L'éclairage ainsi apporté, s'il était
chiche, avait l'avantage de cacher aux yeux de nos héros une grande
partie de l'immonde tapisserie qui parasitait les murs depuis,
semblait-il, une trentaine d'années.
Tout le monde s'était installé autour
d'une table métallique peinte en "vert Derrick"1,
dans un silence tendu. Ce fut Cate qui prit la parole en premier :
- Bon. Deux choses : la première, on
est parvenu à battre deux vampires sans aucune perte. La deuxième,
on est pas deux mais bien trois Puissants, vu que la petiote aussi à
des pouvoirs.
- Ne m'appelez pas petiote -
répondit Alice en la pourfendant de son regard à défaut d'autre
chose -
- Deuxième chose – reprit la rousse
sans aucune considération pour Alice et à son grand agacement - et
c'est plus inquiétant, ces deux vampires que nous avons combattu
sont de type 4. La bleusaille sera j'en suis sûre ravie d'apprendre
qu'on compte 3 type de vampires : les vampires de type 2 sont les
plus puissants. On les appelle aussi les Pères, et ils ont la
capacité par le partage de leur sang de créer soit un égal, à la
puissance similaire à la leur, soit une version abâtardie de la
race (le type 3 donc) appelée Petits Frère, et dotée de la
capacité de créer par simple morsure les versions les plus
dégénérées de la race, les types 4, ou goules.

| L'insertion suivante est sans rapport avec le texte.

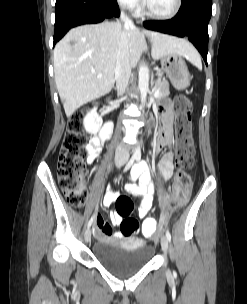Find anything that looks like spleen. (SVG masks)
<instances>
[{
  "mask_svg": "<svg viewBox=\"0 0 247 304\" xmlns=\"http://www.w3.org/2000/svg\"><path fill=\"white\" fill-rule=\"evenodd\" d=\"M191 63H193L196 67L198 68H201L202 67V63H201V60H200V57L199 56H194L192 58H190Z\"/></svg>",
  "mask_w": 247,
  "mask_h": 304,
  "instance_id": "1",
  "label": "spleen"
}]
</instances>
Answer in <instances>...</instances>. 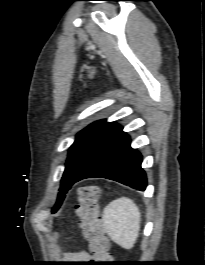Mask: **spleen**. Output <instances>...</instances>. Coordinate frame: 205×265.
I'll return each instance as SVG.
<instances>
[{"label":"spleen","instance_id":"obj_1","mask_svg":"<svg viewBox=\"0 0 205 265\" xmlns=\"http://www.w3.org/2000/svg\"><path fill=\"white\" fill-rule=\"evenodd\" d=\"M103 225L108 236L124 249L133 248L139 236L141 213L133 200L121 197L103 210Z\"/></svg>","mask_w":205,"mask_h":265}]
</instances>
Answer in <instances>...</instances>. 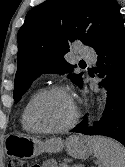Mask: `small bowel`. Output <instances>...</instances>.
<instances>
[{"label":"small bowel","instance_id":"c3829d8e","mask_svg":"<svg viewBox=\"0 0 125 167\" xmlns=\"http://www.w3.org/2000/svg\"><path fill=\"white\" fill-rule=\"evenodd\" d=\"M41 167H56L55 162L53 160H49L45 162Z\"/></svg>","mask_w":125,"mask_h":167}]
</instances>
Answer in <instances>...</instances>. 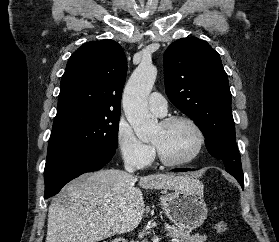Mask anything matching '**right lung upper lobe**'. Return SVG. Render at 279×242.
Masks as SVG:
<instances>
[{"label": "right lung upper lobe", "instance_id": "cb5924a9", "mask_svg": "<svg viewBox=\"0 0 279 242\" xmlns=\"http://www.w3.org/2000/svg\"><path fill=\"white\" fill-rule=\"evenodd\" d=\"M127 63L110 39L83 44L69 58L61 78L57 114L86 109L119 113Z\"/></svg>", "mask_w": 279, "mask_h": 242}]
</instances>
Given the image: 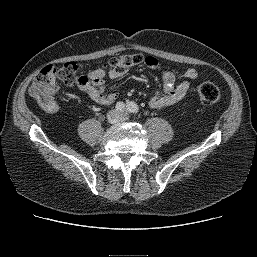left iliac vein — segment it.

- Et il n'y a pas de vampires de type 1
?
- On raconte effectivement qu'il existe
une version monstrueusement puissante et incroyablement cruelle de la
race vampirique. En réalité ça n'existe pas, ça n'a jamais existé
et ça n'existera jamais : c'est une légende urbaine pour vampire
craintif. Un mélange de croque mitaine et d'objet de croyance, si
l'on peut dire, pour la société vampirique, qui les appelle les
Grands-pères.
- Ouais - confirma Lili - Enfin
Grands-pères ça veut pas dire grabataires de maison de retraite, on
est bien d'accord : ces bestiots là, c'est du lourd, du high level.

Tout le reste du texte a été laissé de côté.